Last season we saw the White Sox become one of the most explosive offensive teams in baseball, and most of us expected that to continue and even improve in 2021. The injury to Eloy Jimenez in spring training significantly reduced the strength of the White Sox’s lineup, but most expected them to still be strong enough to be one of the best teams in baseball. Many prognosticators, including yours truly, thought Yoan Moncada would return to form after a season where his production suffered from the effects of COVID-19. That certainly didn’t happen.
Is it possible that Abreu’s newfound passivity in baseball is due to the fact that he is caught off guard and believes his teammates will catch up to him for the first time in his career? I can’t answer that question, but it does make me think a little (and that’s scary). Did Abreu compromise his aggressiveness by intentionally forcing him to take impact throws when he was out of the zone between offers, resulting in less efficiency overall? It’s too early to tell, but the hope of the team and fans is that this is just a blip and Jose Abreu will be back to his old self in no time.

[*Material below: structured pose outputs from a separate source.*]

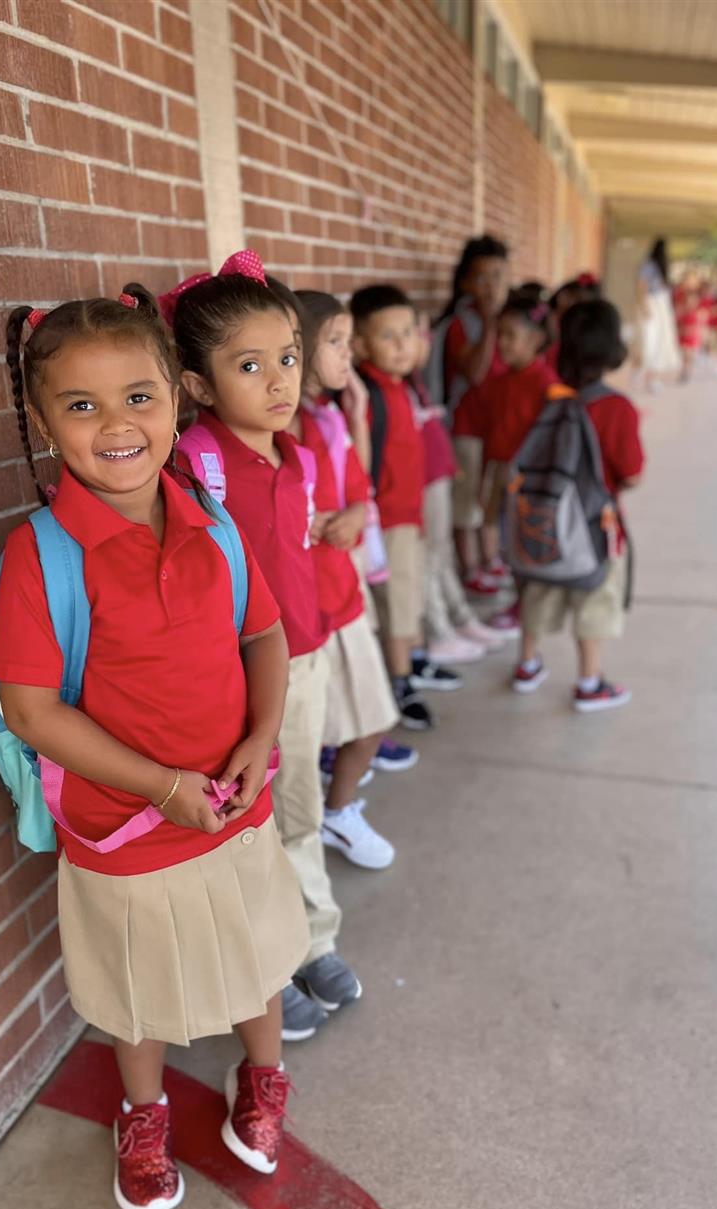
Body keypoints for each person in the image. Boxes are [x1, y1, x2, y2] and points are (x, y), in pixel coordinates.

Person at [0, 289, 309, 1209]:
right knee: (137, 990)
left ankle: (264, 1074)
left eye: (139, 396)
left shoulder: (211, 519)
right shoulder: (39, 553)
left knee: (256, 958)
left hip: (231, 808)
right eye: (81, 405)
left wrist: (260, 733)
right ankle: (143, 1107)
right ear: (42, 421)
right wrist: (162, 786)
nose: (117, 424)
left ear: (177, 398)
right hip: (127, 825)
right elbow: (35, 712)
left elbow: (266, 637)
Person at [165, 252, 362, 1044]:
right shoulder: (193, 466)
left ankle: (315, 939)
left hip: (303, 658)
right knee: (249, 828)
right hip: (234, 681)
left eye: (287, 357)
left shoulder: (300, 455)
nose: (281, 381)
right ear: (199, 386)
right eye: (251, 366)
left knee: (300, 812)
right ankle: (269, 970)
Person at [290, 289, 399, 870]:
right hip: (312, 609)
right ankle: (323, 817)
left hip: (343, 595)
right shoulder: (289, 426)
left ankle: (339, 809)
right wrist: (315, 523)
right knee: (310, 740)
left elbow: (358, 489)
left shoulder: (330, 415)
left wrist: (354, 514)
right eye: (334, 342)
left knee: (372, 719)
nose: (347, 353)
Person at [513, 299, 645, 711]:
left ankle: (527, 663)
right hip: (595, 525)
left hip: (545, 519)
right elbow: (633, 472)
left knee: (539, 591)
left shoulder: (548, 399)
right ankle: (589, 682)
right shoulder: (617, 408)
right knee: (594, 599)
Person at [350, 283, 437, 730]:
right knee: (397, 605)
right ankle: (401, 681)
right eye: (389, 336)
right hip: (387, 521)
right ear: (361, 344)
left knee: (409, 595)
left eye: (409, 332)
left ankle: (414, 661)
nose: (404, 344)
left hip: (409, 515)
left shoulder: (401, 386)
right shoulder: (368, 396)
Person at [454, 291, 557, 638]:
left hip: (527, 476)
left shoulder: (546, 384)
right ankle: (518, 599)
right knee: (506, 540)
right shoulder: (499, 382)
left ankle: (525, 604)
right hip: (499, 469)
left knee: (523, 541)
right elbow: (489, 430)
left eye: (511, 335)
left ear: (537, 339)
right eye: (500, 334)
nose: (502, 343)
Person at [427, 235, 510, 592]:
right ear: (465, 283)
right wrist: (491, 322)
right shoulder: (462, 324)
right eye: (482, 277)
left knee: (488, 501)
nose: (491, 285)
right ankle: (471, 567)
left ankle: (491, 559)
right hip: (466, 429)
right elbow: (475, 371)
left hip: (497, 429)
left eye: (498, 275)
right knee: (466, 505)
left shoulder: (510, 320)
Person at [634, 239, 681, 393]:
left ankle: (653, 378)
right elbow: (641, 286)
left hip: (661, 305)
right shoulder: (649, 265)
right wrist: (645, 306)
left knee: (660, 342)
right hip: (652, 304)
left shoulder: (661, 267)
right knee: (649, 340)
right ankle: (642, 372)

Make no mistake, the White Sox need Jose Abreu if they want to succeed in the 2021 season. The absence of Eloy Jimenez means the remaining core of Jose Abreu, Tim Anderson, Yoan Moncada and Yasmani Grandal will have to step up. Abreu has been a model of consistency since donning a White Sox jersey in 2014, and I expect him to be no different in 2021 when all is said and done. The sooner he recovers from this early illness, the better off he will be.